As most of these rental schemes operate using a dockless system, they all rely on a mobile app, which, similarly to Bleeper bikes, allows users to locate nearby scooters. They are then charged a fixed rate for unlocking it (generally around €1) and subsequently a few cents per minute of usage. Once the user has completed their journey, the scooter is locked again and becomes available to others on the app.
Are they actually environmentally friendly?
Often the electric scooters are promoted as an environmentally friendly mode of transport on top of being convenient and fun to use. Due to their electric powered battery, they do not release any emissions directly into the air. But recent studies done in the US and Europe indicate that they may not in fact be as environmentally friendly as some companies make them out to be.
Importantly, it does seem that privately owned scooters lower air pollution, as these are often owned by commuters who have replaced car journeys, or other more polluting forms of transport. However, the rental schemes are showing very different results. Surveys of users indicate that they are used for journeys that would otherwise have been done by walking, cycling, or on public transport – all three of which are found to be less polluting than e-scooters, when all the different phases of a scooter’s life-cycle are taken into account.
When calculating the carbon footprint of these vehicles, it is important to look at everything from their manufacturing all the way through to their disposal. What has been revealed in recent years is that apart from the use of polluting materials for the production of these vehicles, the ways in which rental schemes operate are major contributing factors to the pollution caused by e-scooter usage.
Most of these companies rely on people who are paid to pick-up scooters with private vehicles (usually running on fuel) at the end of the day for charging and redistribution purposes. Furthermore, the life-span of these scooters is found to be significantly lower due to irresponsible usage, and as mentioned above, they rarely displace more polluting forms of transport.
Overall, there seems to be potential for these scooters to be implemented as a green micro-mobility option in cities. However, local governments need to actively implement strict rules for how these rental schemes are allowed to operate.
Should you invest in an e-scooter?
Once these scooters become legal in Ireland, it is certain that their popularity will increase exponentially. With the introduction of shared schemes as well as privately owned scooters, they will be everywhere. But should you invest in an e-scooter or rely on rental scooters? The answer is: it depends…

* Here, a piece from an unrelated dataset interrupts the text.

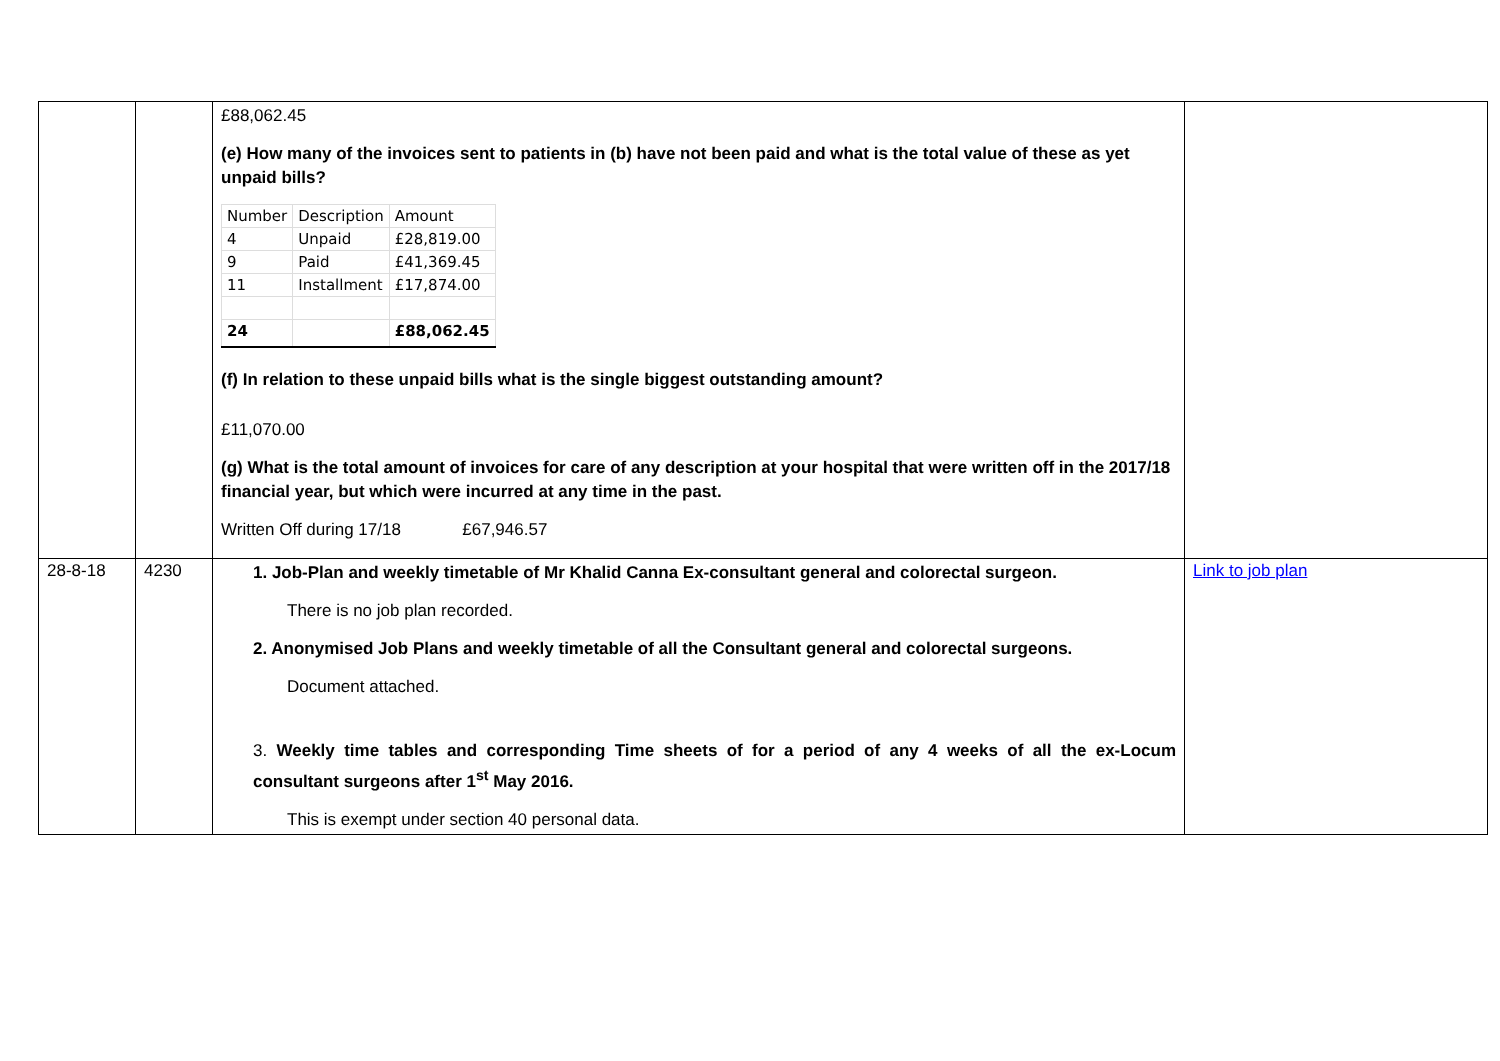| | | £88,062.45 (e) How many of the invoices sent to patients in (b) have not been paid and what is the total value of these as yet unpaid bills? / Number / Description / Amount / / --- / --- / --- / / 4 / Unpaid / £28,819.00 / / 9 / Paid / £41,369.45 / / 11 / Installment / £17,874.00 / / 24 / / £88,062.45 / (f) In relation to these unpaid bills what is the single biggest outstanding amount? £11,070.00 (g) What is the total amount of invoices for care of any description at your hospital that were written off in the 2017/18 financial year, but which were incurred at any time in the past. Written Off during 17/18 £67,946.57 | |
| 28-8-18 | 4230 | 1. Job-Plan and weekly timetable of Mr Khalid Canna Ex-consultant general and colorectal surgeon. There is no job plan recorded. 2. Anonymised Job Plans and weekly timetable of all the Consultant general and colorectal surgeons. Document attached. 3. Weekly time tables and corresponding Time sheets of for a period of any 4 weeks of all the ex-Locum consultant surgeons after 1<sup>st</sup> May 2016. This is exempt under section 40 personal data. | Link to job plan |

There are costs and benefits to both. On average, privately owned scooters cost around €300. Given an estimated cost of rental scooters of €1 for unlocking and 20 cents per minute of riding, a 10 min commute would cost €3 each way. In other words, The cost of an e-scooter would be equivalent to 50 days of commuting on a shared e-scooter. So for the regular commute, it seems more reasonable to rely on a privately owned model.
However, if you are looking to use e-scooters recreationally, then the rental schemes are the perfect choice for you. Just ride responsibly for your own safety, as well as for the longevity of the scooters, which is proving to be a determining factor for the environmental impact of scooters.